## BEGIN Excerpted text
[Bug]: Channel checkpoint lag keeps increasing and cluster down with no way to restore
Is there an existing issue for this?
- [x] I have searched the existing issues
Environment
- Milvus version:2.6.4
- Deployment mode(standalone or cluster):cluster
- MQ type(rocksmq, pulsar or kafka): kafka
- SDK version(e.g. pymilvus v2.0.0rc2):
- OS(Ubuntu or CentOS): Ubuntu
- CPU/Memory:
dataNode
Replicas: 10
Requests: CPU '14', Memory '5Gi'
Limits: CPU '14', Memory '5Gi'
coordinador mixCoord
Replicas: 2
Requests: CPU '2', Memory '8Gi'
Limits: CPU '3', Memory '8Gi'
🌐 proxy
Replicas: 3
Requests: CPU '2', Memory '2Gi'
Limits: CPU '3', Memory '2Gi'
🔍 queryNode
Replicas: 10
Requests: CPU '32', Memory '32Gi'
Limits: CPU '32', Memory '32Gi'
🌊 streamingNode
Replicas: 8
Requests: CPU '16', Memory '8Gi'
Limits: CPU '16', Memory '8Gi'
- GPU:
- Others:
Current Behavior
we started seeing this issue for v2.6 clusters, we get into issue where the cluster cannot take any traffic, both read and write.
It also times out when trying to make request to create collection.
## END Excerpted text
## BEGIN Recorded data
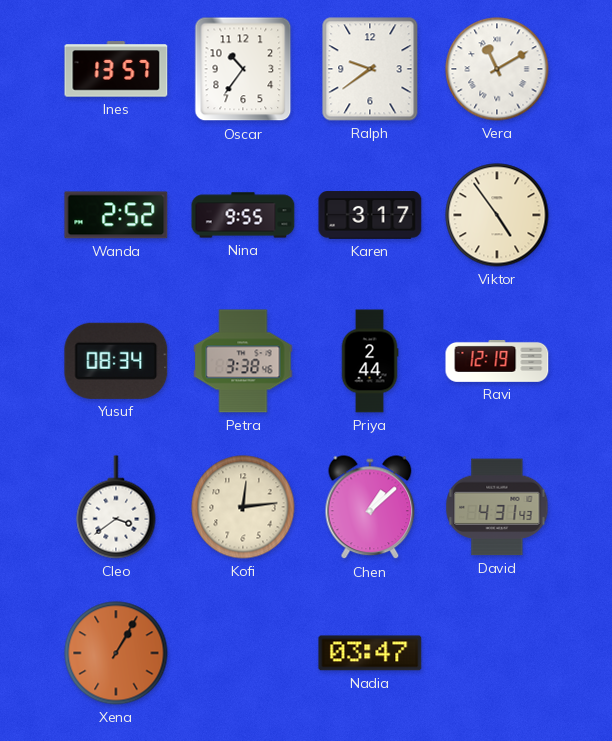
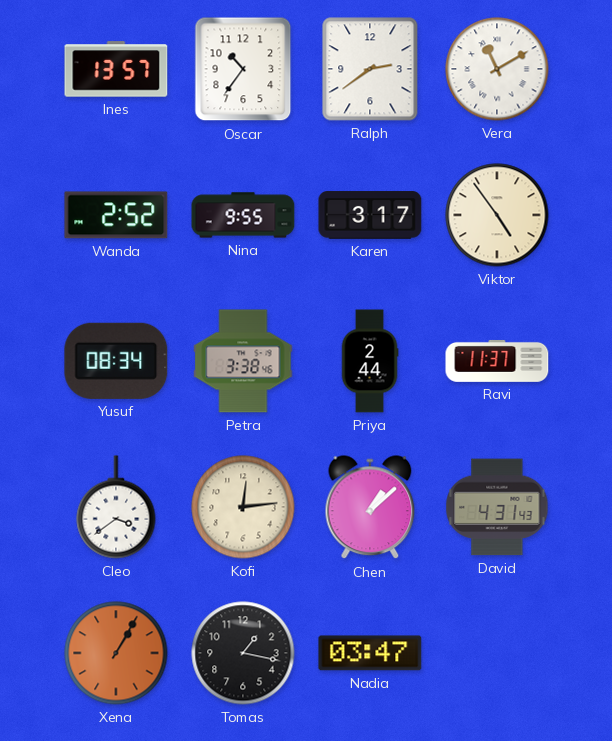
Ralph: 9:39 -> 2:39
Ravi: 12:19 -> 11:37
Tomas: none -> 1:17
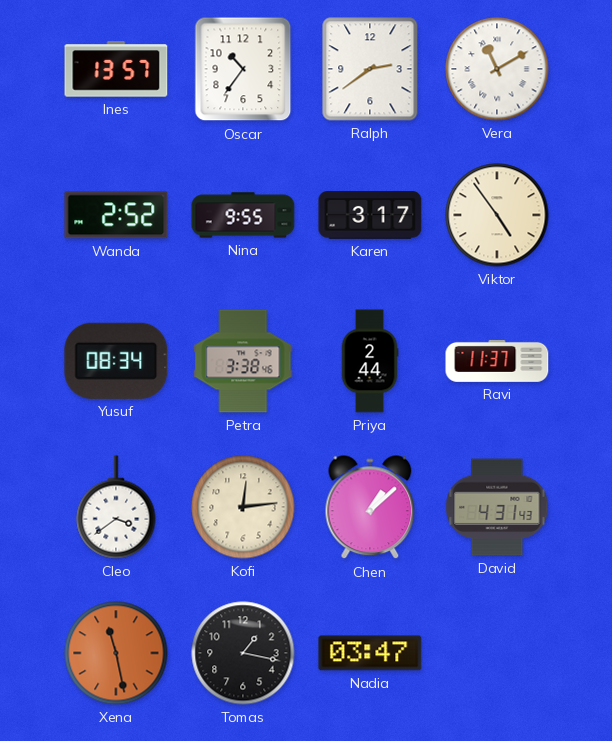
Xena: 1:05 -> 11:28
## END Recorded data
● Stated exercise 1
Please rewrite the paragraph of the bug report beginning "we started seeing this issue" as a shorter paragraph, keeping its main facts.
● Stated exercise 2
Answer these questions from the bug report:
(a) Which Milvus version is listed?
(b) Which MQ type does the deployment use?
(c) How many replicas does the streamingNode have?

● Response 1
In v2.6 clusters, the cluster can stop taking any traffic, both read and write, and requests to create a collection time out.

● Response 2
(a) 2.6.4
(b) Kafka
(c) 8